If Proposition 22 passes, tax revenue decisions would be in the hands of city and county officials. Right now, the state government can choose where fuel and property tax revenue goes. This revenue usually supports schools and other social services in the form of state-issued bonds. But Proposition 22 would stop the state from using tax revenues to pay for bonds. Because of fiscal problems, many local budgets are in the red.

Proposition 22 would fund new and exiting highways, roads, transit systems and redevelopment projects with money from the general fund, instead of gasoline tax revenue. Supporters say transportation and other incomplete projects would finally be guaranteed funding.
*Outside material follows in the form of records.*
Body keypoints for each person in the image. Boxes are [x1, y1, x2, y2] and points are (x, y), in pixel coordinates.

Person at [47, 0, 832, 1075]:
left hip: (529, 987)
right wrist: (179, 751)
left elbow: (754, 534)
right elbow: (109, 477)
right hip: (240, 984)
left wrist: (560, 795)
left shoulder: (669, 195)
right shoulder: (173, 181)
Mountain View Councilman Mike Kasperzak is one of the local officials who supports Proposition 22. In an online video advertisement, he said he does not want local tax dollars leaving his community.

Kasperzak: Why should the state be able to come and steal our money to balance their budget? I can’t go to my neighbor’s house and rob his piggy bank to pay my bills. It’s the same thing.
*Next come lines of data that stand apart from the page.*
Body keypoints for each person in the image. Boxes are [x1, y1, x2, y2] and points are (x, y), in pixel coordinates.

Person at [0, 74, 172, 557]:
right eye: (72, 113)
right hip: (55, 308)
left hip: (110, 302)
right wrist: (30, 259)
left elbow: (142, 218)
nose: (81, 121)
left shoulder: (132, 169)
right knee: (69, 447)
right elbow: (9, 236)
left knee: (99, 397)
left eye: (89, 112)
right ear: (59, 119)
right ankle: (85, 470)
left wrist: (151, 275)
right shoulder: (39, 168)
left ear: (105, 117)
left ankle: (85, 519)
Proposition 22 would take an estimated $1 billion from the general fund to pay toward transportation debt and redevelopment projects. That is out of nearly $6 billion a year from fuel tax revenue alone. The legislative analyst’s office breakdown on Proposition 22 says by putting the burden on general fund, the state will have less money in turn to spend on everything else.
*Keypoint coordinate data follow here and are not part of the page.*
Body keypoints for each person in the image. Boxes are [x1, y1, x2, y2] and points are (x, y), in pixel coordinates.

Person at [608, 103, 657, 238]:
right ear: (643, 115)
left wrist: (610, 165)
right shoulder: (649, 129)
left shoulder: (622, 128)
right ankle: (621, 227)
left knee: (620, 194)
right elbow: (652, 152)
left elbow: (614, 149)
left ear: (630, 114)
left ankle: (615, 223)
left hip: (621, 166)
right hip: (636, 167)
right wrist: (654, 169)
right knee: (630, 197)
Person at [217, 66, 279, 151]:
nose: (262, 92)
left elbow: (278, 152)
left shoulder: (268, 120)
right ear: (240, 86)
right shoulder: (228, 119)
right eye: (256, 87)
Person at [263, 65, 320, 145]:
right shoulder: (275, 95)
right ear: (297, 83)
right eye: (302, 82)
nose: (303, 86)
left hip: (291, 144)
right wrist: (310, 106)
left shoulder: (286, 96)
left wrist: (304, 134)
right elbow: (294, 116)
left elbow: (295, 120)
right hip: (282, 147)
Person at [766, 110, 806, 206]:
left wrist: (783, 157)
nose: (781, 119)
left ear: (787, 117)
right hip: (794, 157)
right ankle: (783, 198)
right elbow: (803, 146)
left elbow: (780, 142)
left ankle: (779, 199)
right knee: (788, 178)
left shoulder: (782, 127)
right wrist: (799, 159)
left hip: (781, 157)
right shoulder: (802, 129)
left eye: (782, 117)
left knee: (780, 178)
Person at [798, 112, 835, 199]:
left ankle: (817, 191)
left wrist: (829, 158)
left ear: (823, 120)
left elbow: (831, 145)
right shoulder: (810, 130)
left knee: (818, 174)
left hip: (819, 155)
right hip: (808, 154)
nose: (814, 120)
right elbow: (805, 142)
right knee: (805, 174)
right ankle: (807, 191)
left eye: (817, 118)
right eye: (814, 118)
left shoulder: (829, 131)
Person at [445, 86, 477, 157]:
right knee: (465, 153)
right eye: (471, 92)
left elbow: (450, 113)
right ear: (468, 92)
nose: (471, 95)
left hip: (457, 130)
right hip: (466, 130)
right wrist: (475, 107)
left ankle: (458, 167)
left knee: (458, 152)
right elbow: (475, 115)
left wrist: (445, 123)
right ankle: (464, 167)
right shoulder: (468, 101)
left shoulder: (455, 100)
Opponents of Proposition 22 say this means over $400 million would be drained from public schools each year if the initiative passes. Elaine Manley of the Cupertino-Sunnyvale League of Women Voters said in a video analysis that prop 22 would increase pressure on the general fund.

Manley: The proponents, cities and local public safety officials want local government budgets to be under less strain and feel that transportation issues have taken a back seat for too long. The opponents, teachers and statewide public safety officials feel the general fund is in such a crisis that this loss of flexibility will have dire results for those social services funded from the general fund, and that redevelopment agencies should not be favored over those social services.

Proposition 22 brings up an argument over California’s only pot of money. The debate is over what is more important: state programs or local projects.